Je me penche et je l’embrasse. Aussitôt, je retrouve mes marques, c’est comme si le temps n’avait pas passé. Ma main se place sur sa nuque, et il monte sur mes cuisses. Je bande déjà, et il le sait parfaitement. Je le soulève, le tourne, et je vire son pantalon. Comme pour Michaël, je veux du sexe rapide et douloureux. Je ne prends pas la peine de lubrifier son trou, j’entre en force en lui, il se mord le poing pour ne pas hurler. J’ai des difficultés à le pénétrer, son trou est trop serré. Alors je pousse plus fort, et je finis par déchirer ses chairs. Une part de moi se demande s’il va , je m’en fiche. Il le mérite, il mérite de ressentir ma propre douleur, et je fais tout pour cela. Il s’offre à moi, à ma sau-vagerie, il m’invite à le faire souffrir. Nous sommes en harmonie, unis par ce besoin de punition. Et je gicle en lui, bien trop tôt à mon gout.

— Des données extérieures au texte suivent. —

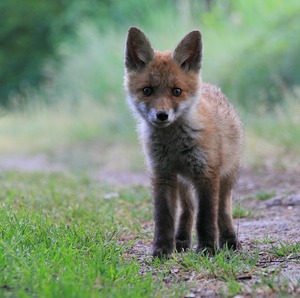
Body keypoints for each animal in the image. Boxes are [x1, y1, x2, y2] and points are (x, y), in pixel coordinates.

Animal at [124, 26, 244, 258]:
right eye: (147, 90)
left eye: (176, 91)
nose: (162, 115)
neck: (174, 146)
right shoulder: (162, 175)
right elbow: (163, 218)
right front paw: (162, 250)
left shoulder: (206, 174)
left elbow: (206, 218)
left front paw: (207, 249)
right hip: (182, 183)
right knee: (188, 210)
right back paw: (181, 241)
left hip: (225, 179)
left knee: (222, 211)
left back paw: (229, 241)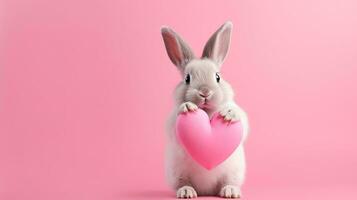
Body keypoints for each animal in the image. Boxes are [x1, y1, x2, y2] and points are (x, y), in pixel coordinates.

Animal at [161, 22, 248, 198]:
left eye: (218, 77)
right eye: (187, 78)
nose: (205, 92)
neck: (207, 113)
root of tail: (206, 190)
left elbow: (242, 120)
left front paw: (229, 114)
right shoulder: (172, 124)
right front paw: (188, 107)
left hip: (233, 173)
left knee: (227, 183)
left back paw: (230, 191)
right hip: (177, 174)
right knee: (183, 184)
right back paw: (187, 192)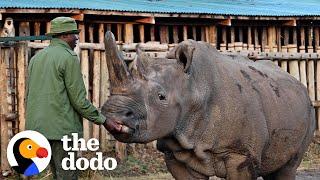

Je m’effondre sur la chaise, vidé. Le corps de Sylvain est parcouru de spasme. Je mets une minute à comprendre qu’il pleure. Je ne sais pas quoi faire. Je lui ai donné ce qu’il voulait, il devrait être satisfait. Je pose la main sur ses reins, et il se contracte. Il a peur que je recommence. La compassion m’envahit, chassant ma colère. Je remonte ses vêtements, et je le force à me faire face. Son beau visage est baigné de larmes :
-Je t’aime, me dit-il, je vais me battre pour te reprendre, et tu m’aimeras de nouveau.